Unlock the Editor’s Digest free of charge
Roula Khalaf, Editor of the FT, selects her favorite tales on this weekly publication.
UK chancellor Rachel Reeves has introduced plans to lift rents for social housing by greater than inflation over the following 5 or 10 years whereas additionally offering an instantaneous £500mn money injection for housing associations and councils to spice up inexpensive house constructing.
Reeves intends to introduce a system in subsequent week’s Finances that may enhance annual rents in England by the buyer worth index measure of inflation — presently 1.7 per cent — plus a further 1 per cent.
The chancellor will concern a session in Wednesday’s fiscal setpiece introducing this as a long-term settlement. The Treasury mentioned it will be a five-year CPI+1 deal, however added: “The session may even search views on different potential choices to offer better certainty, comparable to offering a 10-year settlement.”

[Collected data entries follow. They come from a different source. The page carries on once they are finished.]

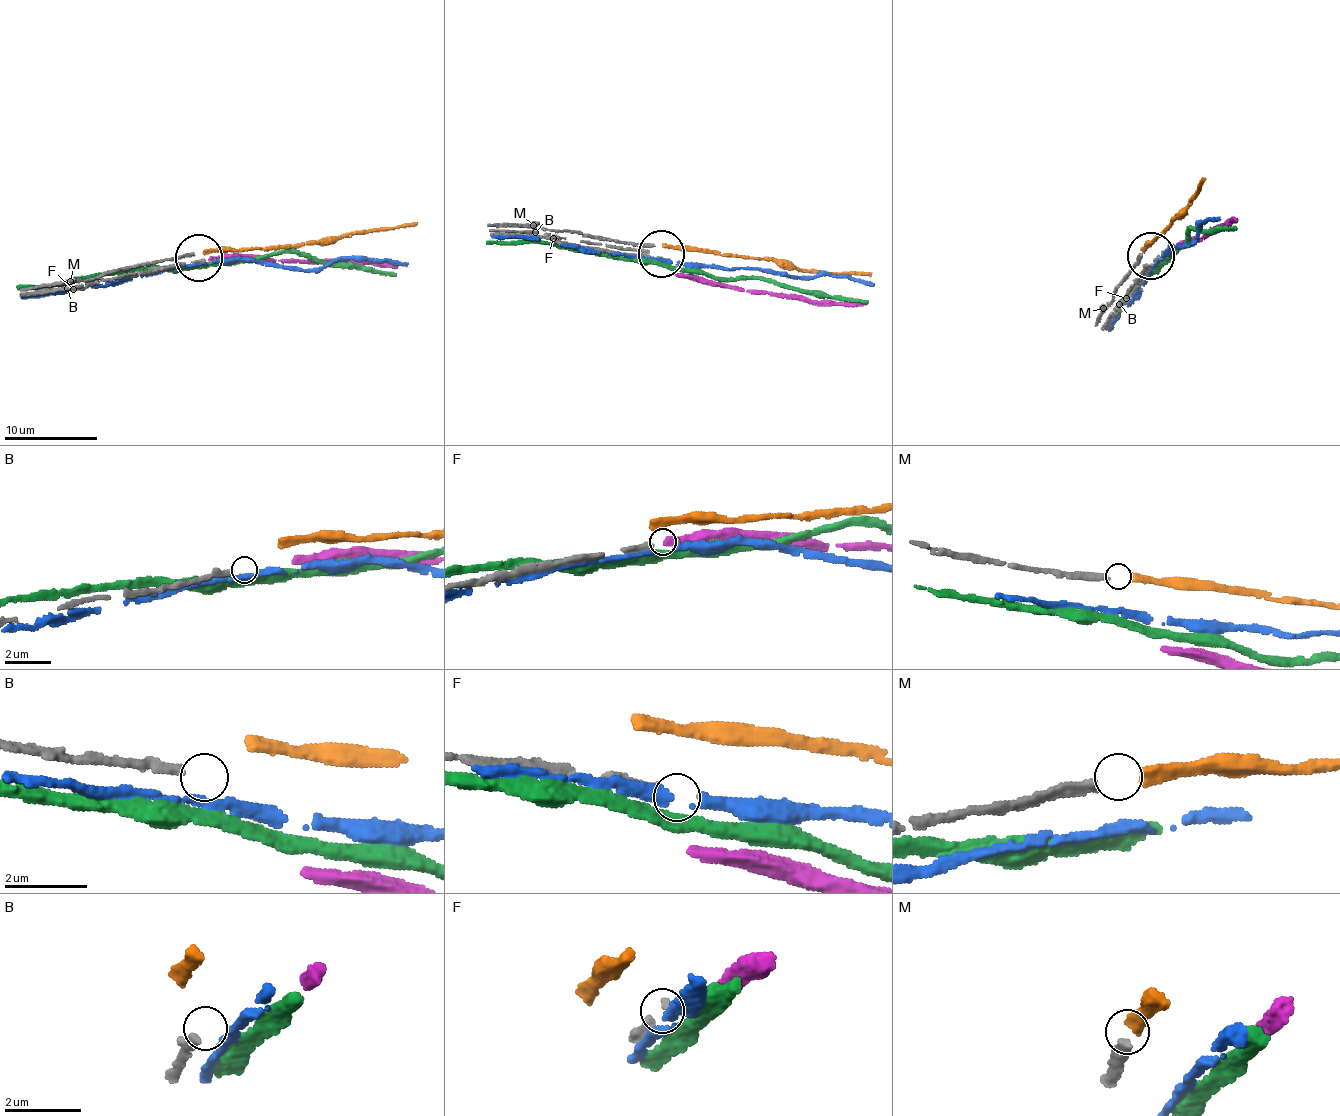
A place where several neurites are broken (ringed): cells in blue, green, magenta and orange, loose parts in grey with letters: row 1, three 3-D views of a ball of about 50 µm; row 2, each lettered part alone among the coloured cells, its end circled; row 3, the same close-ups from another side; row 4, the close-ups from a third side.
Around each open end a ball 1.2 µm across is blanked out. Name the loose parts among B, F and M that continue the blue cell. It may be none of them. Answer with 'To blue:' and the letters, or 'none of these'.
To blue: none of these

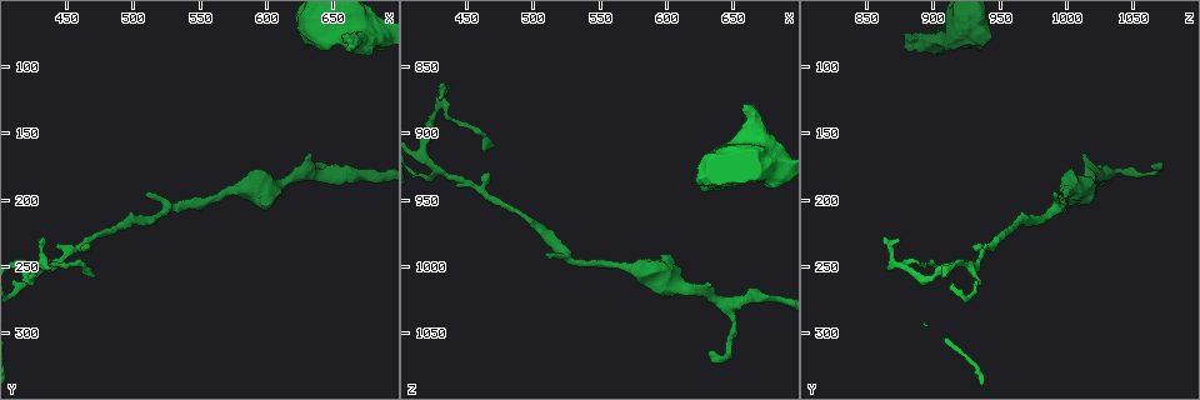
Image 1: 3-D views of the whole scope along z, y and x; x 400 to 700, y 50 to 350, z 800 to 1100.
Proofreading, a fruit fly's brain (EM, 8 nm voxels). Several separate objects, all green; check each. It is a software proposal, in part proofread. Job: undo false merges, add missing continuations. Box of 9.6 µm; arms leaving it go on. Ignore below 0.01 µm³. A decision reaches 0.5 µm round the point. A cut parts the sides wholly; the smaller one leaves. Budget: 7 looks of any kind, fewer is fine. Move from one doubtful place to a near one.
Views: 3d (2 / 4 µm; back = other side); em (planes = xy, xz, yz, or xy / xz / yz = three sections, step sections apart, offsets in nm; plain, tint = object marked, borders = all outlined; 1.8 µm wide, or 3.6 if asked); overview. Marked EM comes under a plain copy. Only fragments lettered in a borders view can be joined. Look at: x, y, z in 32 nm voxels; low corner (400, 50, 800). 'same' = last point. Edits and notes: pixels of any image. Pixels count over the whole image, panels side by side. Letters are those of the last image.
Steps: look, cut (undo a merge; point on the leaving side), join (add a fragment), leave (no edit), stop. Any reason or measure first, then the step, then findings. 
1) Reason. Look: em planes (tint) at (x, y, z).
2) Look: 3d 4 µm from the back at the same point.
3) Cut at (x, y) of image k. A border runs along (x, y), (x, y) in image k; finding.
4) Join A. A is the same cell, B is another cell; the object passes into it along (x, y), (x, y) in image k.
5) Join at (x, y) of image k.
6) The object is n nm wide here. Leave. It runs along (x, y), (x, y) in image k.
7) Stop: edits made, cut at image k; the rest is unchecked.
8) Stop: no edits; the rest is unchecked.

Free end. Look: 3d 4 µm at (658, 76, 880).

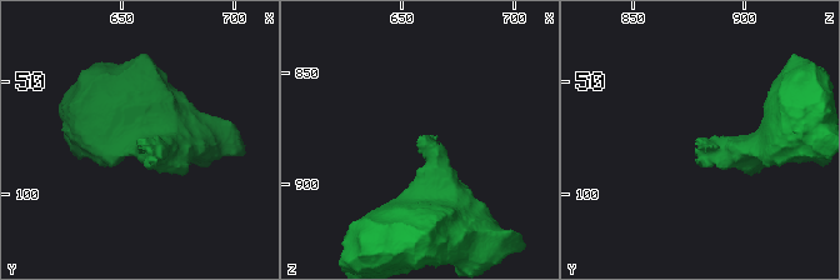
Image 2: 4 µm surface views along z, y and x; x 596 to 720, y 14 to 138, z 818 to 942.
Look: em 3.6 µm xy step 4 (tint) at (660, 77, 880).

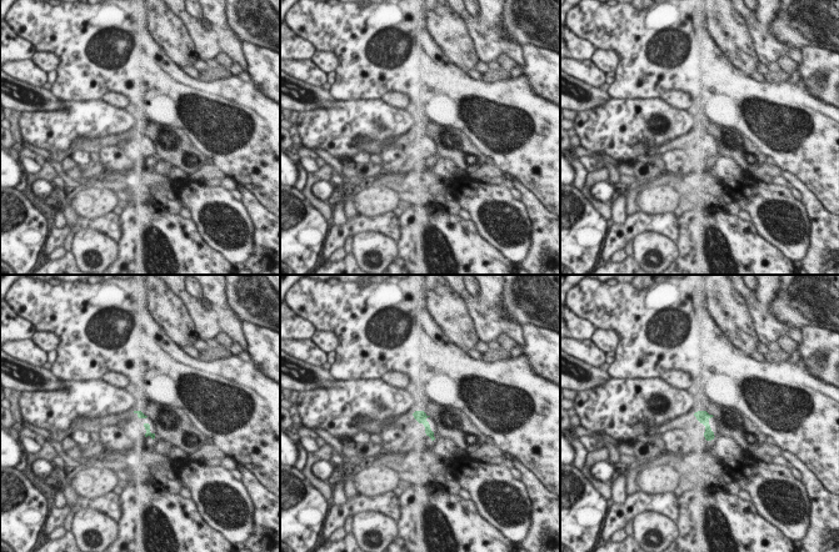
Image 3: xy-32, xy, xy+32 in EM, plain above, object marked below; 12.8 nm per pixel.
Look: em 3.6 µm planes (borders) at the same point.

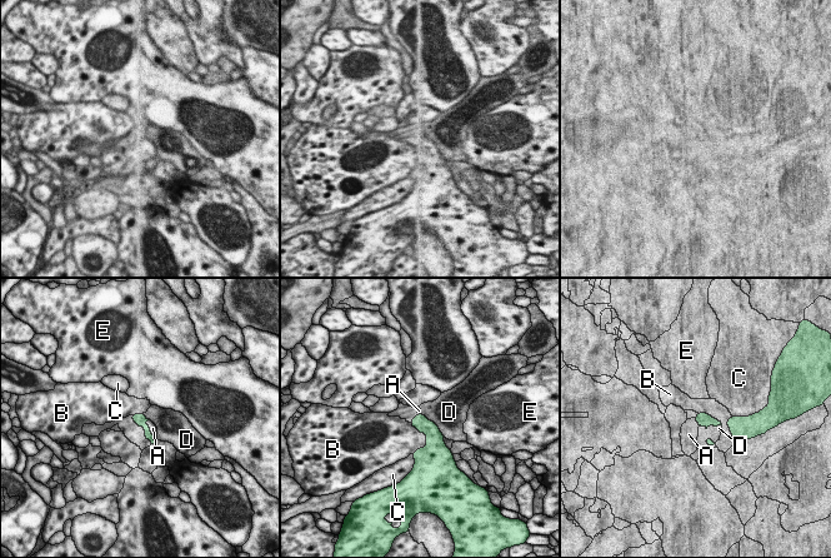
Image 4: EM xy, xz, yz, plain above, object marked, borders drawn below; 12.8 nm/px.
Join at (153, 428) of image 4. A is the same cell, B, C, D and E are other cells; the object passes into it along (140, 419), (149, 431), (153, 428) in image 4; the neuron continues.

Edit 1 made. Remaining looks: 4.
An open end. Look: em planes (borders) at (510, 196, 990).

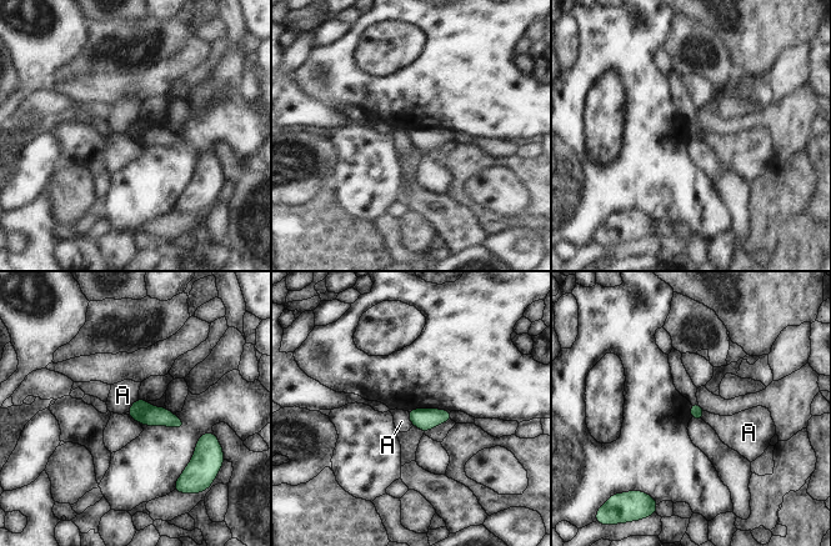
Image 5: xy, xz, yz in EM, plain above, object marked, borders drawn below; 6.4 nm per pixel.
Leave. A is another cell; no lettered fragment goes on from it.

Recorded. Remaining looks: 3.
Branch point. Look: em planes (borders) at (432, 250, 930).

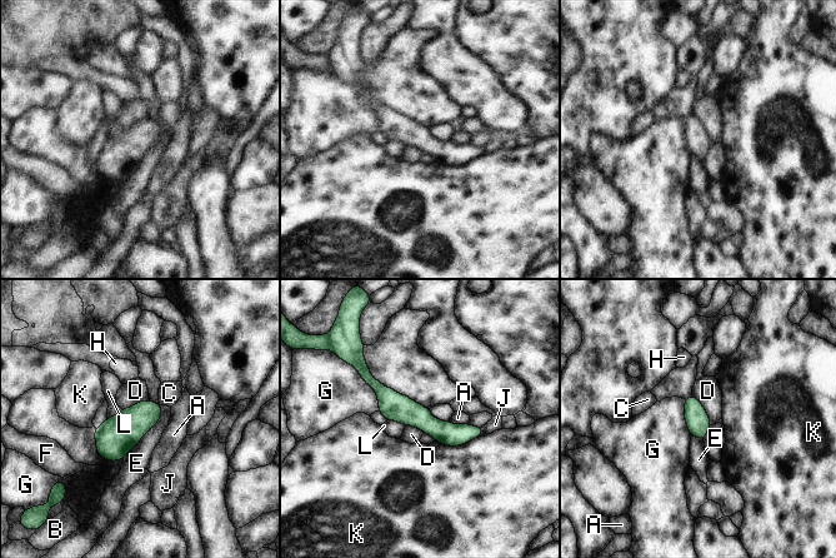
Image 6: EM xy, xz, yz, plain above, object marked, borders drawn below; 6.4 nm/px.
Leave. A, B, C, D, E, F, G, H, J, K and L are other cells; a border runs along (692, 394), (701, 403), (711, 424) in image 6; continuous, no second neuron.

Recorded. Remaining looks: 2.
Stop: edits made, join at image 4; the rest is unchecked.

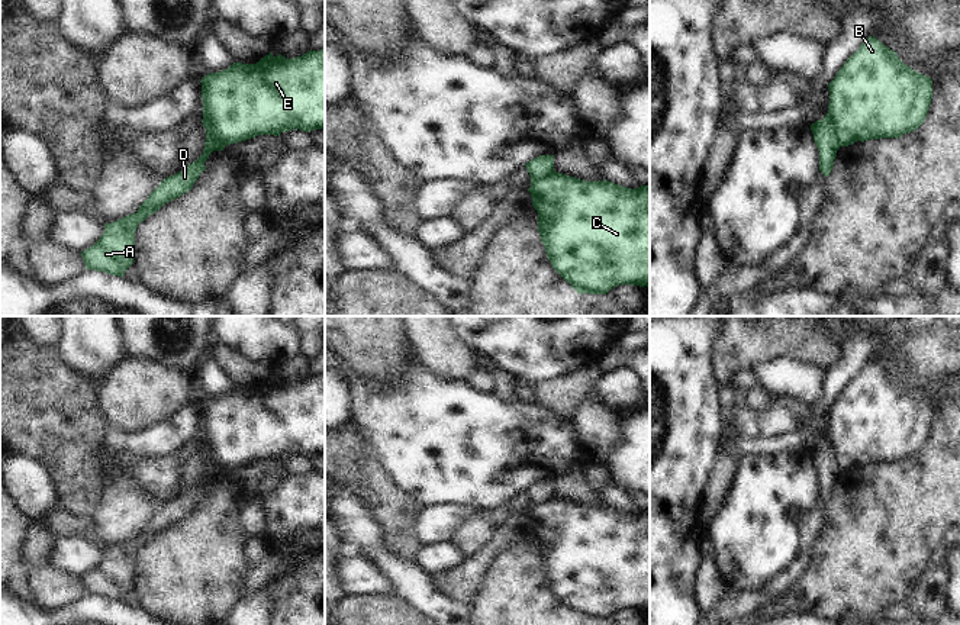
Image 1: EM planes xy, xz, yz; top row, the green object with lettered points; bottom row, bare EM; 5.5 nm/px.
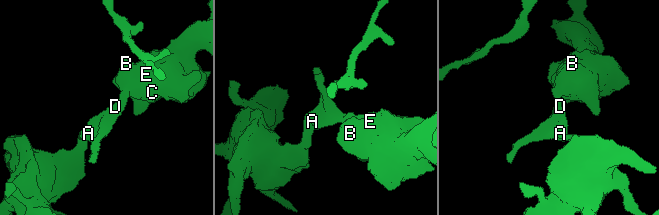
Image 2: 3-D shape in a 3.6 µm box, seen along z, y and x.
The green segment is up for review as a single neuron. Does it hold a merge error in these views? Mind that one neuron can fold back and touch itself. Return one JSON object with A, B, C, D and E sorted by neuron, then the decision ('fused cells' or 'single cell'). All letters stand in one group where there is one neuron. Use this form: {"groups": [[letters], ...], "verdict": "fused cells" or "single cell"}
{"groups": [["A", "D"], ["B", "C", "E"]], "verdict": "fused cells"}

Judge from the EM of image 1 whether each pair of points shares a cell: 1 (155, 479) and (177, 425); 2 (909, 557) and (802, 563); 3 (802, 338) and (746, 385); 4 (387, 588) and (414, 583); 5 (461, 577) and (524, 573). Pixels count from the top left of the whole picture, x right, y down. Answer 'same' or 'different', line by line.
1: different
2: different
3: different
4: different
5: different

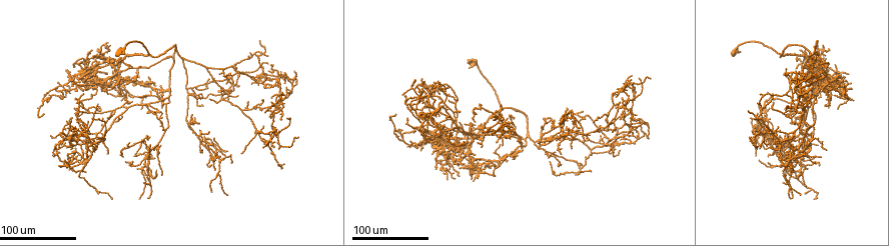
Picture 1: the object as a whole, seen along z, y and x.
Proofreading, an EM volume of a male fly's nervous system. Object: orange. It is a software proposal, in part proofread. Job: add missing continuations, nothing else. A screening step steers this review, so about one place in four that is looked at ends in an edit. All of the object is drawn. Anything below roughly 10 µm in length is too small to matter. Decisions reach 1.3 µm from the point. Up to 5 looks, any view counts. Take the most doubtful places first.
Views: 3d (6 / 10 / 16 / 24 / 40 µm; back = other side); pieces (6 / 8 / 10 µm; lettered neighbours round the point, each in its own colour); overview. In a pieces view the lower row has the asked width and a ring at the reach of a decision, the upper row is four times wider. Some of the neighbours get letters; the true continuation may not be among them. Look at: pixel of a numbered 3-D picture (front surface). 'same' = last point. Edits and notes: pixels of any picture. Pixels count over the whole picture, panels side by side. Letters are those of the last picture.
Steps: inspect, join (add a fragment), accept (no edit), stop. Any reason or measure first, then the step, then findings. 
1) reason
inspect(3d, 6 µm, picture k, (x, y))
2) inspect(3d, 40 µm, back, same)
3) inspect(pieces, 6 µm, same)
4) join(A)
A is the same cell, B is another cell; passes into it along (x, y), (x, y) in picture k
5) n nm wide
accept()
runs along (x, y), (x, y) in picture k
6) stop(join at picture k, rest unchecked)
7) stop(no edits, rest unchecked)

tapers out
inspect(3d, 24 µm, picture 1, (90, 118))

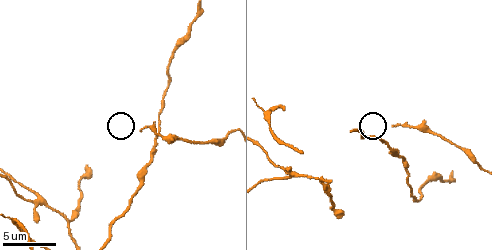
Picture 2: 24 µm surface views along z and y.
inspect(pieces, 8 µm, picture 2, (394, 124))

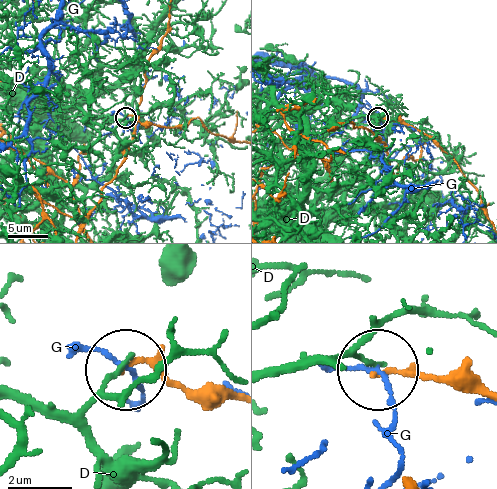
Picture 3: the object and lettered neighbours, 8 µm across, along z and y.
accept()
D and G are other cells; runs along (485, 396), (375, 374) in picture 3; no lettered fragment goes on from it

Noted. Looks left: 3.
branch stops here
inspect(3d, 40 µm, picture 1, (811, 88))

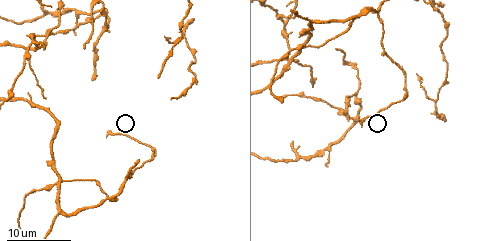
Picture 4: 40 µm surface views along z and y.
see the neighbours
inspect(pieces, 8 µm, picture 4, (363, 125))

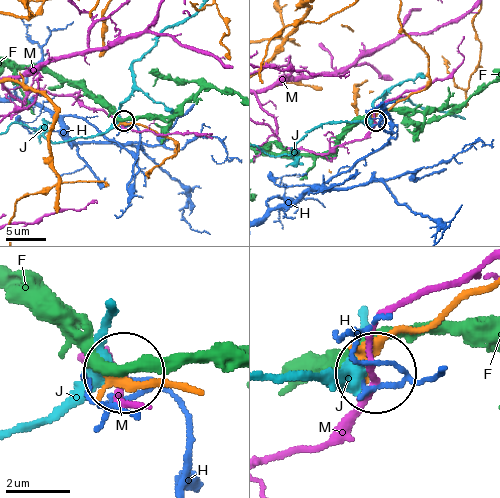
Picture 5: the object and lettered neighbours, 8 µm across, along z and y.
210 nm wide
accept()
F, H, J and M are other cells; no lettered fragment goes on from it

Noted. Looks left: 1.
stop(no edits, rest unchecked)

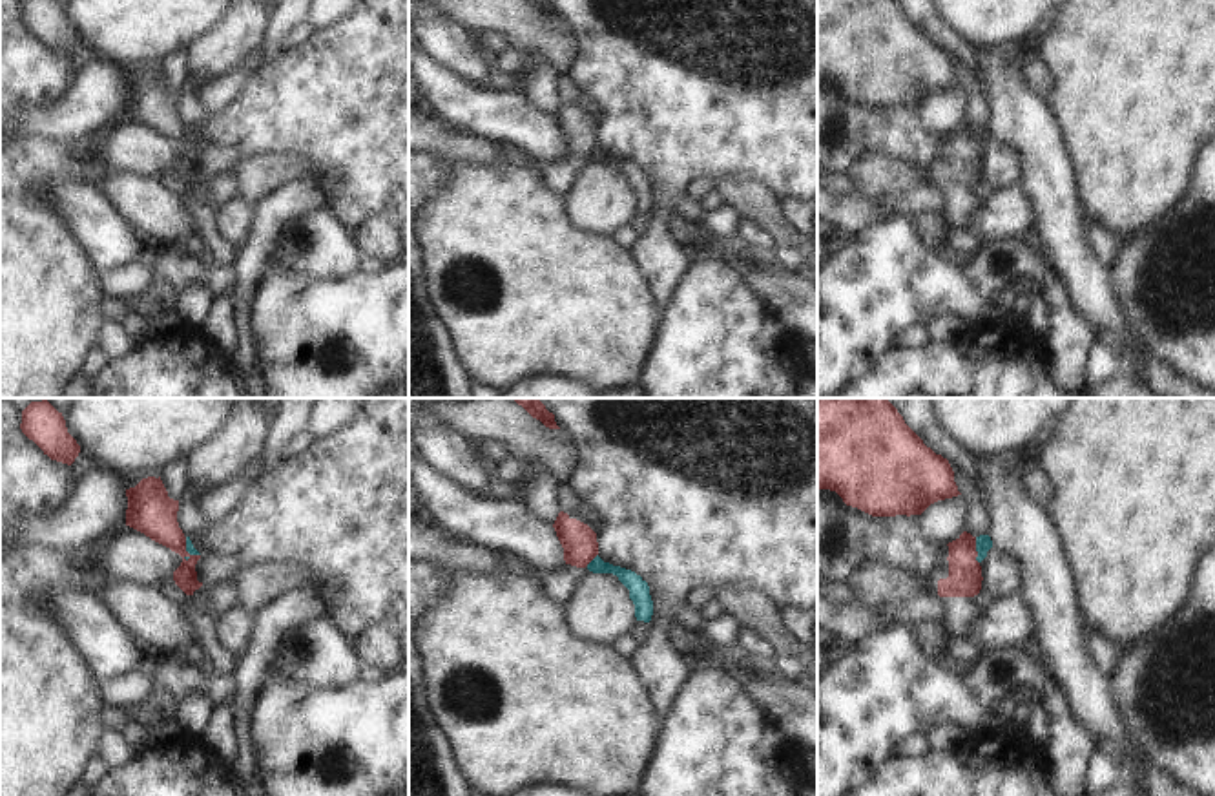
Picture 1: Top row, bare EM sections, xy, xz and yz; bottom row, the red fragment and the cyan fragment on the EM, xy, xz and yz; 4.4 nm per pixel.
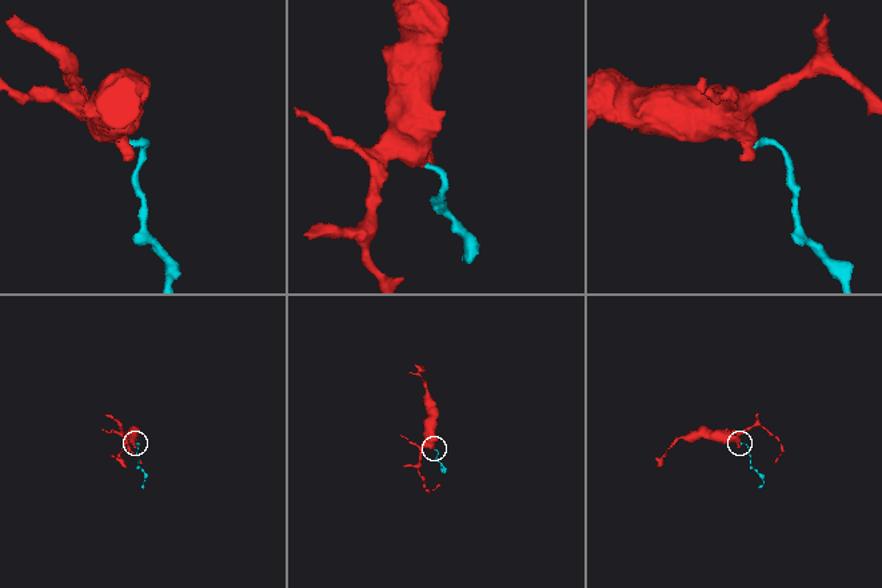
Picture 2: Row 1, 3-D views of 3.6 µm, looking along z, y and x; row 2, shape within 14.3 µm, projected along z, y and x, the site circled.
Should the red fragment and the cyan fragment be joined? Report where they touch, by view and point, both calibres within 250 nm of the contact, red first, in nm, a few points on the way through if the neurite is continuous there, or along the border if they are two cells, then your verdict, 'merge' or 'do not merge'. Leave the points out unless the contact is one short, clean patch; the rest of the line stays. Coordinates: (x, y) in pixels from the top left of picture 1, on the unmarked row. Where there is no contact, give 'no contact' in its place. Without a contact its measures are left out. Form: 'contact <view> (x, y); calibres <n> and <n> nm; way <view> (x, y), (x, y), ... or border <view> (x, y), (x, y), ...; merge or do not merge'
contact yz (975, 141); calibres 150 and 70 nm; border yz (975, 128), (978, 154); do not merge

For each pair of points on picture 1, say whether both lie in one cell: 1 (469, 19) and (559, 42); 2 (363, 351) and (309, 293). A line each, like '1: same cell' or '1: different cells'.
1: same cell
2: same cell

The transfer is designed to stimulate the constructing of extra inexpensive properties by offering certainty over money move for closely indebted housing associations and councils. The federal government units lease ranges in subsidised social housing on the idea of a nationwide system.
On the similar time Reeves will announce a further £500mn for the Reasonably priced Houses Programme, an current £11.5bn five-year scheme allocating cash to housing authorities and councils to construct new properties.
Angela Rayner, the deputy prime minister who can be secretary of state for housing, had held out throughout intense spending-round negotiations with the chancellor early this month to garner more cash for the AHP.
Reeves additionally mentioned she would use the spending assessment to set out the main points of latest funding for inexpensive housing for when the prevailing programme runs out in 2026.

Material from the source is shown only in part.